# WHAT IS EXPECTED:
All of the data is to be set down again without any alteration.

(INFORMATION PROVIDED Opens)

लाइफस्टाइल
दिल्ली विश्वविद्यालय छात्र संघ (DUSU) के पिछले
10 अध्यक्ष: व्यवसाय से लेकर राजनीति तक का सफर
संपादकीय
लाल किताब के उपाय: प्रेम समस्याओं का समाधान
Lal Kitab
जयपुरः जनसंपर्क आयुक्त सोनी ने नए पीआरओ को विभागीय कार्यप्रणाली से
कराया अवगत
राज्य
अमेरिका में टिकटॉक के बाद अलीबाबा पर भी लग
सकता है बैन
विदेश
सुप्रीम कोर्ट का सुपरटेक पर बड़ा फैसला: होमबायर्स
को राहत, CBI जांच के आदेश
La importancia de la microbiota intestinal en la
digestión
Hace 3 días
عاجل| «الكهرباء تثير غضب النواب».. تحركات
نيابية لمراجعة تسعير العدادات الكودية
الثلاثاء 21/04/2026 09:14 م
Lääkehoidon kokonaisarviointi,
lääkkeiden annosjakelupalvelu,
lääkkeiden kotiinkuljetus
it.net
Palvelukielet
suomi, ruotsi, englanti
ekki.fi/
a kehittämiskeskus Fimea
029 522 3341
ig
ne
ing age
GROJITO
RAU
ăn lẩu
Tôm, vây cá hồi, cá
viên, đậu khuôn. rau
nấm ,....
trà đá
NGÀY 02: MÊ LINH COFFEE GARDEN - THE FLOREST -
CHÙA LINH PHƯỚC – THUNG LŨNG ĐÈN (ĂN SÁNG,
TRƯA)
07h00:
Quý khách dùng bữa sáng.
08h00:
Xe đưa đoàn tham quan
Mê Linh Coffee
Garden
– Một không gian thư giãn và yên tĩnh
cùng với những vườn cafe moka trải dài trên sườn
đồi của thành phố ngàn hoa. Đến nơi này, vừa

(INFORMATION PROVIDED Closes)

# OUTPUT OF THE EXERCISE:
लाइफस्टाइल
दिल्ली विश्वविद्यालय छात्र संघ (DUSU) के पिछले
10 अध्यक्ष: व्यवसाय से लेकर राजनीति तक का सफर
संपादकीय
लाल किताब के उपाय: प्रेम समस्याओं का समाधान
Lal Kitab
जयपुरः जनसंपर्क आयुक्त सोनी ने नए पीआरओ को विभागीय कार्यप्रणाली से
कराया अवगत
राज्य
अमेरिका में टिकटॉक के बाद अलीबाबा पर भी लग
सकता है बैन
विदेश
सुप्रीम कोर्ट का सुपरटेक पर बड़ा फैसला: होमबायर्स
को राहत, CBI जांच के आदेश
La importancia de la microbiota intestinal en la
digestión
Hace 3 días
عاجل| «الكهرباء تثير غضب النواب».. تحركات
نيابية لمراجعة تسعير العدادات الكودية
الثلاثاء 21/04/2026 09:14 م
Lääkehoidon kokonaisarviointi,
lääkkeiden annosjakelupalvelu,
lääkkeiden kotiinkuljetus
it.net
Palvelukielet
suomi, ruotsi, englanti
ekki.fi/
a kehittämiskeskus Fimea
029 522 3341
ig
ne
ing age
GROJITO
RAU
ăn lẩu
Tôm, vây cá hồi, cá
viên, đậu khuôn. rau
nấm ,....
trà đá
NGÀY 02: MÊ LINH COFFEE GARDEN - THE FLOREST -
CHÙA LINH PHƯỚC – THUNG LŨNG ĐÈN (ĂN SÁNG,
TRƯA)
07h00:
Quý khách dùng bữa sáng.
08h00:
Xe đưa đoàn tham quan
Mê Linh Coffee
Garden
– Một không gian thư giãn và yên tĩnh
cùng với những vườn cafe moka trải dài trên sườn
đồi của thành phố ngàn hoa. Đến nơi này, vừa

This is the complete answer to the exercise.